Sunday, August 15, 2010

Happy Birthday, Virginia Clemm Poe

"...In this humble domicile I can say, that I have spent some of the pleasantest hours of my life--certainly some of the most intellectual. They were passed in the company of the poet himself, and his wife--a lady angelically beautiful in person and not less beautiful in spirit. No one who remembers that dark-eyed, dark-haired daughter of Virginia--her own name, if I rightly remember--her grace, her facial beauty, her demeanor, so modest as to be remarkable--no one who has ever spent an hour in her company but will endorse what I have above said. I remember how we, the friends of the poet, used to talk of her high qualities. And when we talked of her beauty, I well knew that the rose-tint upon her cheek was too bright, too pure to be of Earth. It was consumption's color--that sadly beautiful light that beckons to an early tomb..."

"...I saw before me a man [Poe] to whom vulgar rumor had attributed those personal graces supposed to attract the admiration of women.
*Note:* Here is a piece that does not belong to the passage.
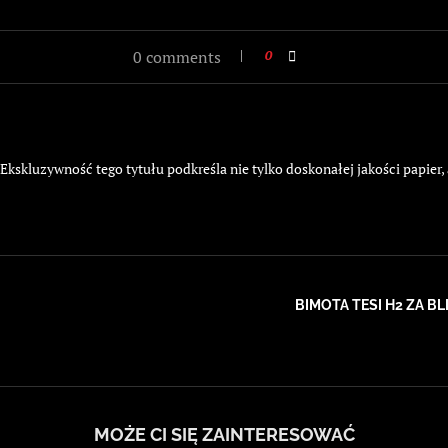
0 comments
0
kskluzywność tego tytułu podkreśla nie tylko doskonałej jakości papier,
BIMOTA TESI H2 ZA BL
MOŻE CI SIĘ ZAINTERESOWAĆ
This is the usual description given of him in biographical sketches. And why, I cannot tell, unless it has been done to round off a piquant paragraph. His was a face purely intellectual. Women might admire it, thinking of this; but it is doubtful if many of them ever fell, or could have fallen, in love with the man to whom it belonged. I don't think many ever did. It was enough for one man to be beloved by one such woman as he had for his wife."
-Mayne Reid, writing of Edgar and Virginia Poe in "A Dead Man Defended," "Onward" magazine, April 1869


"This “evil” was the greatest which can befall a man. Six years ago, a wife, whom I loved as no man ever loved before, ruptured a blood-vessel in singing. Her life was despaired of. I took leave of her forever & underwent all the agonies of her death. She recovered partially and I again hoped. At the end of a year the vessel broke again--I went through precisely the same scene. Again in about a year afterward. Then again--again--again & even once again at varying intervals. Each time I felt all the agonies of her death--and at each accession of the disorder I loved her more dearly & clung to her life with more desperate pertinacity. But I am constitutionally sensitive--nervous in a very unusual degree. I became insane, with long intervals of horrible sanity. During these fits of absolute unconsciousness I drank, God only knows how often or how much. As a matter of course, my enemies referred the insanity to the drink rather than the drink to the insanity. I had indeed, nearly abandoned all hope of a permanent cure when I found one in the death of my wife. This I can & do endure as becomes a man--it was the horrible never-ending oscillation between hope & despair which I could not longer have endured without the total loss of reason. In the death of what was my life, then, I receive a new but--oh God! how melancholy an existence."
-Edgar Allan Poe, letter to George W. Eveleth, January 4, 1848

The Sleeper Edgar Allan Poe
"The lady sleeps! Oh, may her sleep,
Which is enduring, so be deep!
Heaven have her in its sacred keep!
This chamber changed for one more holy,
This bed for one more melancholy,
I pray to God that she may lie
Forever with unopened eye,
While the pale sheeted ghosts go by!"